LIVE VIDEO — Testimony resumes in the trial of a former Rutgers student accused of using a webcam to spy on his roommate's intimate encounter with another man.
By The Associated Press
NEW BRUNSWICK, N.J. -- A former Rutgers student who was charged with invasion of privacy for using a webcam to spy on another student testified Tuesday that the paperwork got it wrong when she was arrested.
Molly Wei told jurors that while she viewed live images of a student's intimate dormroom encounter with another man, she neither recorded nor broadcasted that video.
Wei was on the stand for the second day in the bias intimidation and invasion of privacy trial of former student Dharun Ravi.
Ravi's roommate Tyler Clementi committed suicide days after the alleged spying in September 2010.
John O'Boyle / The Star-Ledger via AP
Molly Wei testifies on Monday in a New Brunswick, N.J., courtroom.
Wei entered a program to keep her record clean if she complies with a list of conditions, including truthful testimony.
Ravi faces 15 criminal charges including invasion of privacy and bias intimidation.
On Monday, Wei said she and Ravi watched the streaming images from his computer after Clementi asked to have the dorm room to himself so he could have company.
"First of all, it was shocking. It felt wrong. We didn't expect to see that. And now that what we did, it was like we shouldn't have seen it," Wei said in testimony Monday. "We didn't want people to know what had happened."
But, Wei testified, within minutes, she and Ravi were online chatting with friends about seeing two men kissing. And within the hour, Wei said, she agreed to show a few seconds of the video stream to four other women who visited her dorm room. Still, she said, Ravi didn't seem to intend to humiliate or intimidate Clementi.
That could be a key issue because to convict Ravi of bias intimidation, a hate crime punishable by up to 10 years in prison, prosecutors will have to convince the jury that Ravi acted out of bias toward gays.
Both times she saw the stream, Wei said, Clementi and another man were standing in front of Clementi's desk kissing. And both times, she said, she saw only seconds.

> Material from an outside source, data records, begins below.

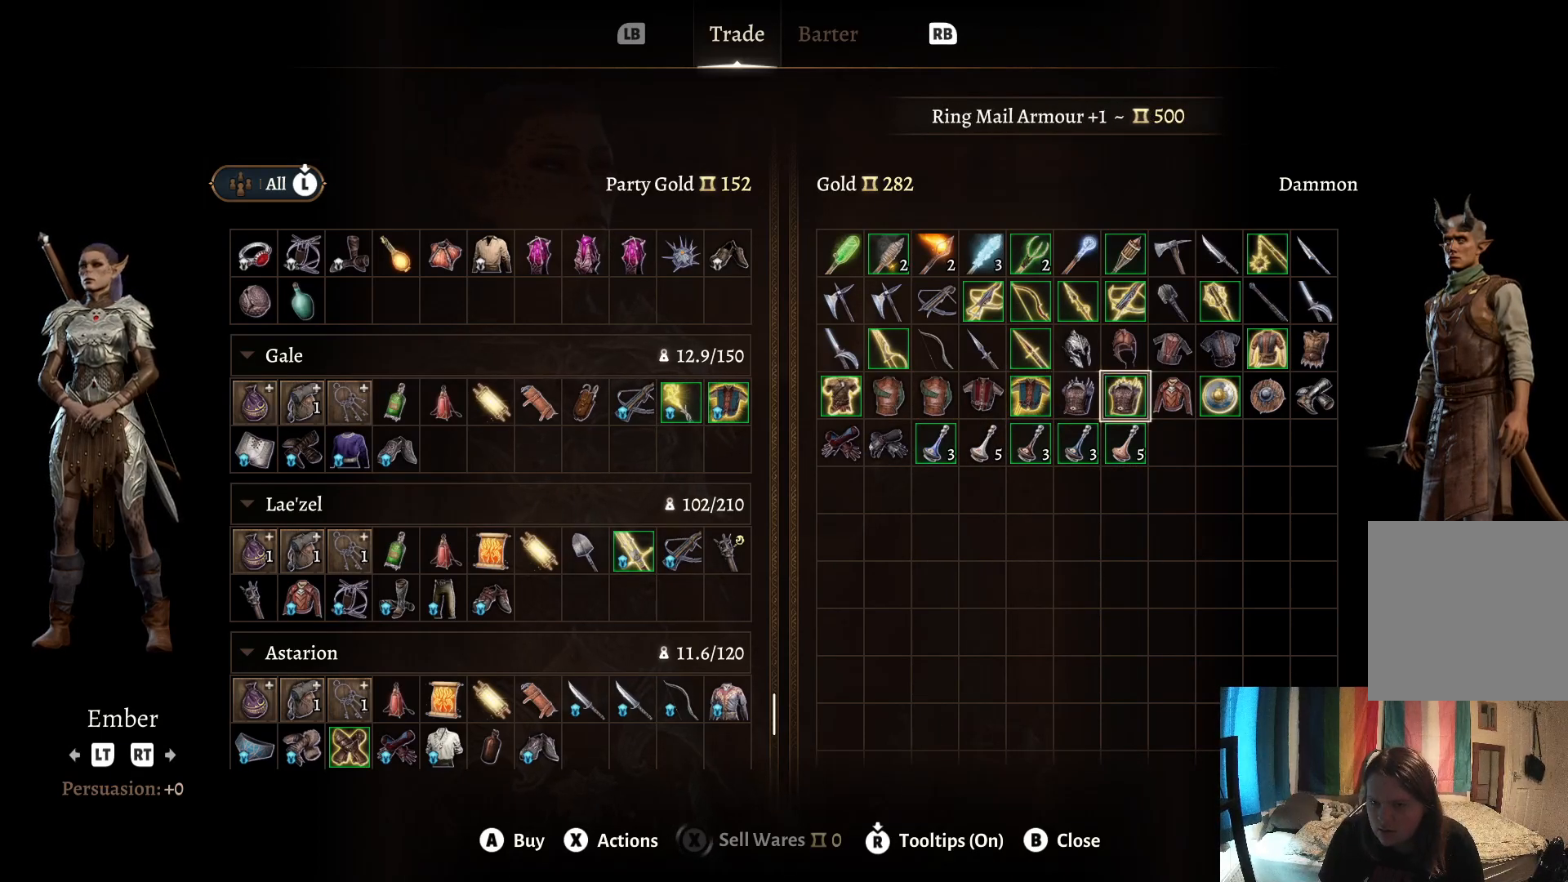
{"buttons": [], "left_stick": "center", "right_stick": "center", "events": [[167, "left_stick", "center"]]}
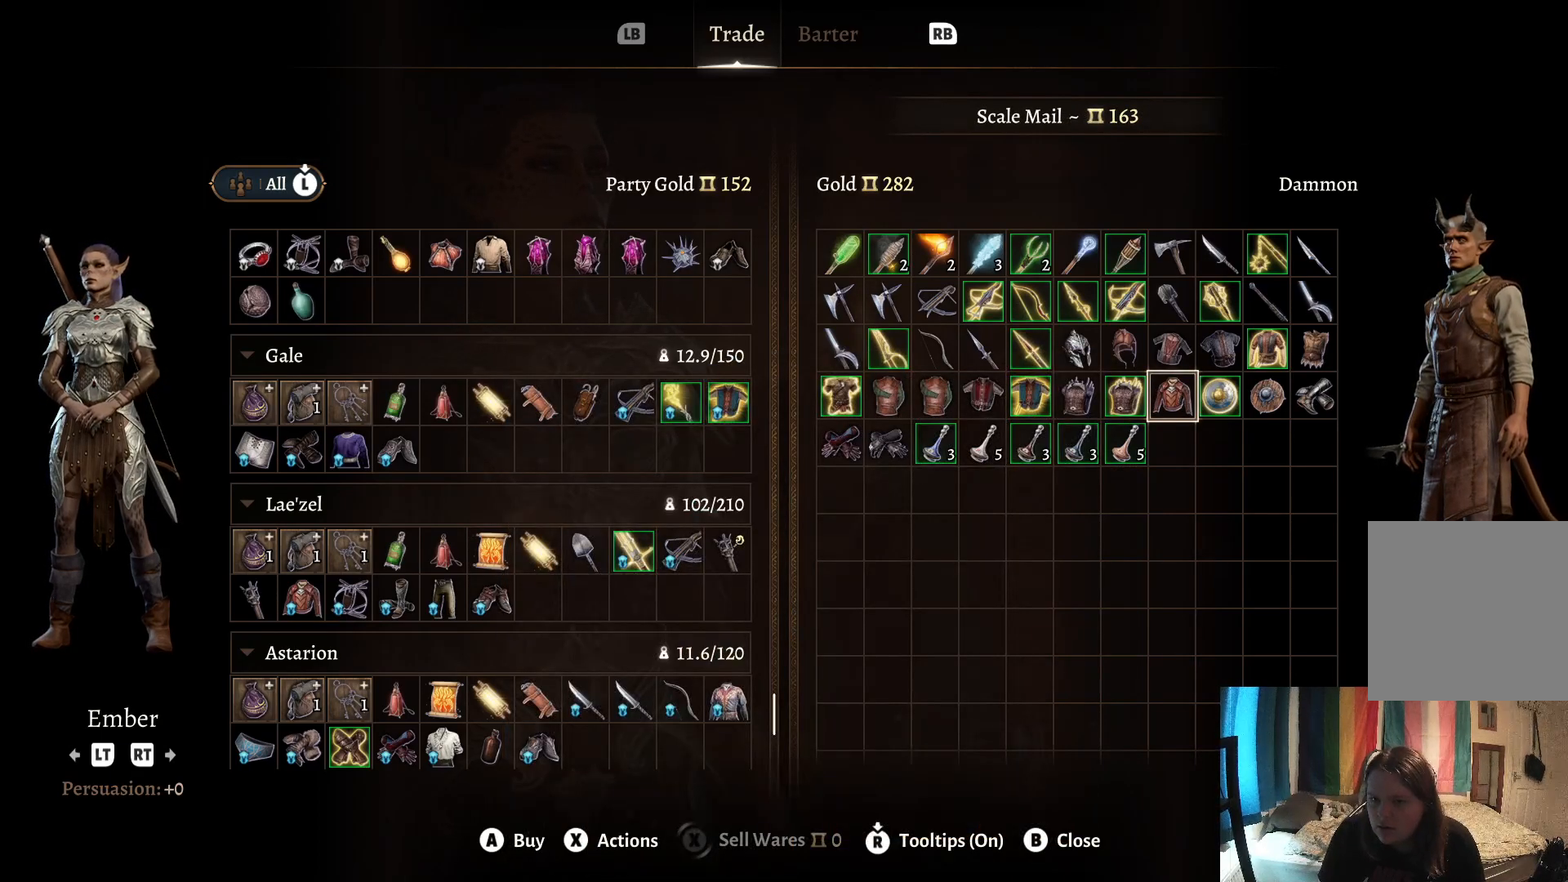
{"buttons": [], "left_stick": "center", "right_stick": "center", "events": [[17, "left_stick", "right"], [167, "left_stick", "center"]]}
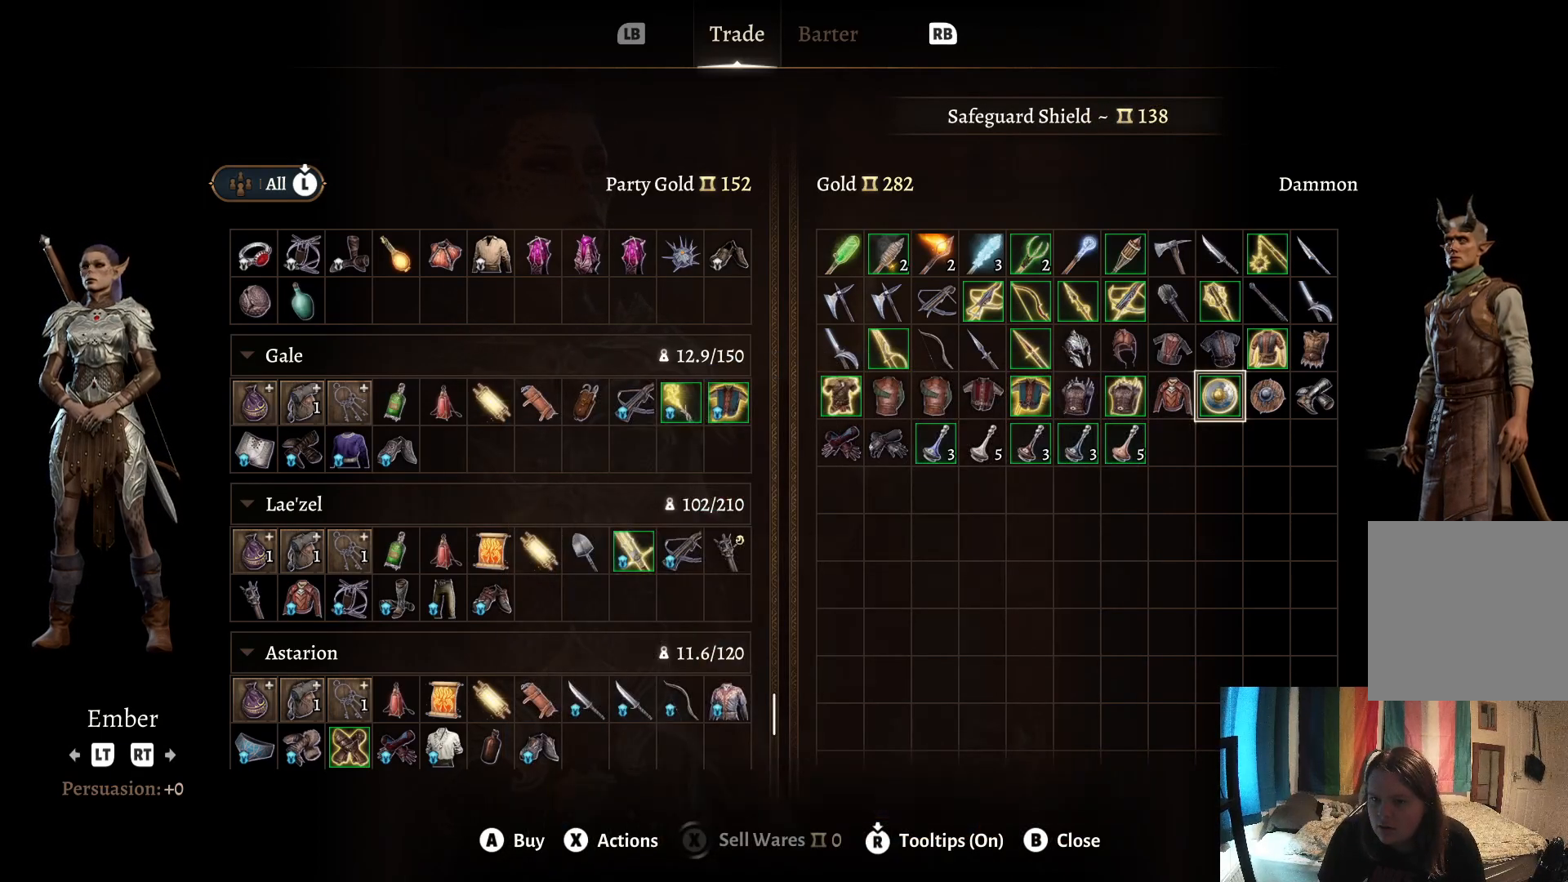
{"buttons": [], "left_stick": "left", "right_stick": "center", "events": [[17, "left_stick", "right"], [233, "left_stick", "center"], [433, "left_stick", "left"]]}
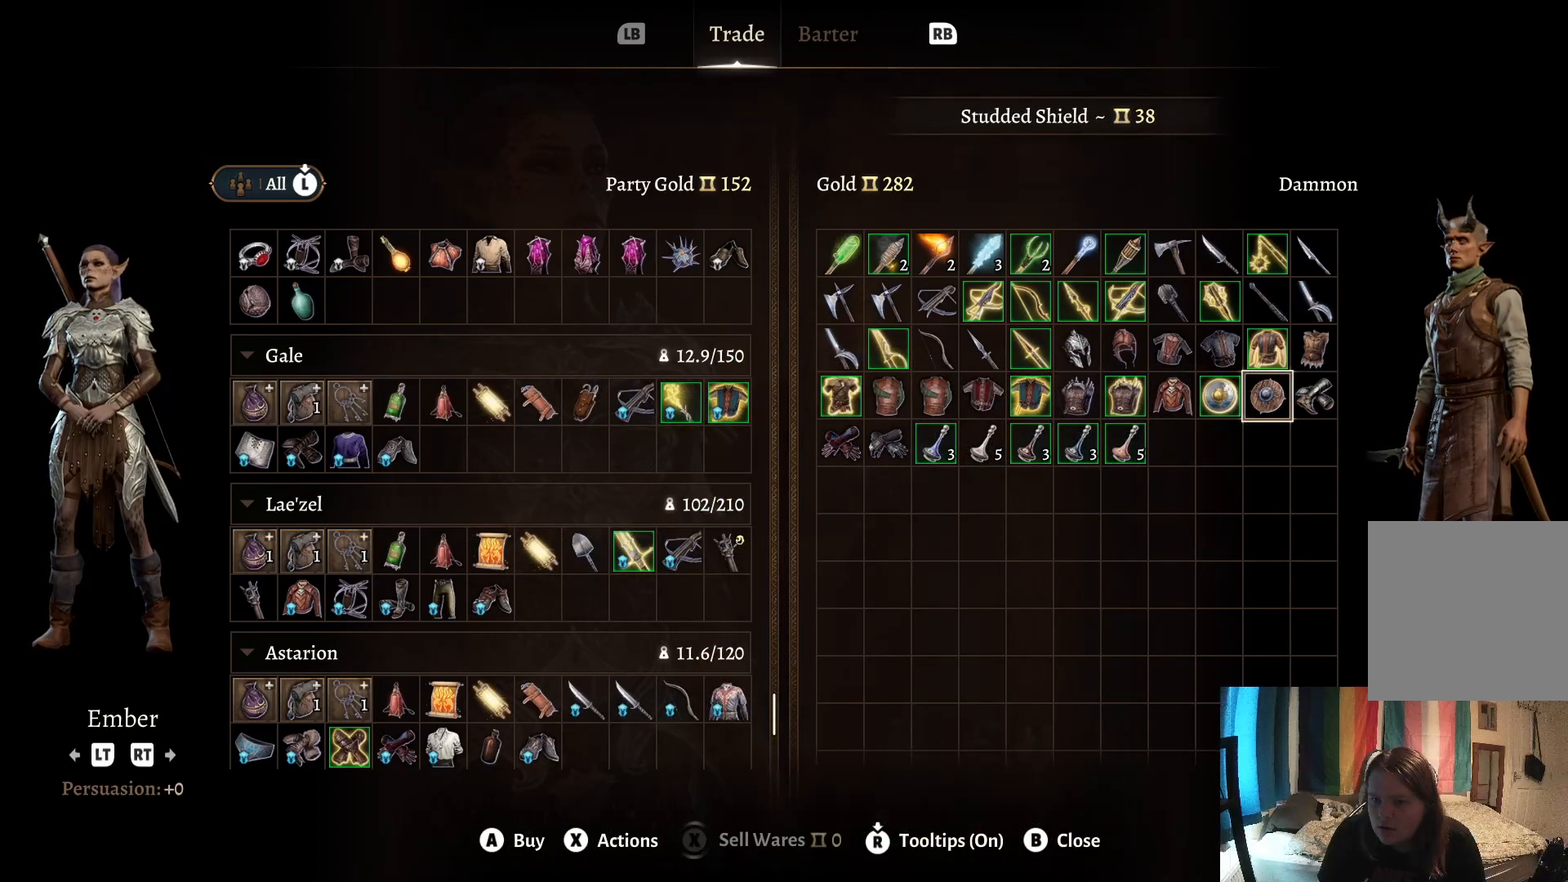
{"buttons": [], "left_stick": "center", "right_stick": "center", "events": [[117, "left_stick", "center"]]}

"It was the exact same image except that they had taken their tops off," she said of the second viewing, which she said was at the request of one of several other students who visited her room. "As soon as they saw it, I turned it off."
On cross-examination from Ravi's lawyer, she said that there was no plan to humiliate or intimidate Clementi.
Also expected to testify on Tuesday is the student resident assistant whom Clementi told about the alleged spying.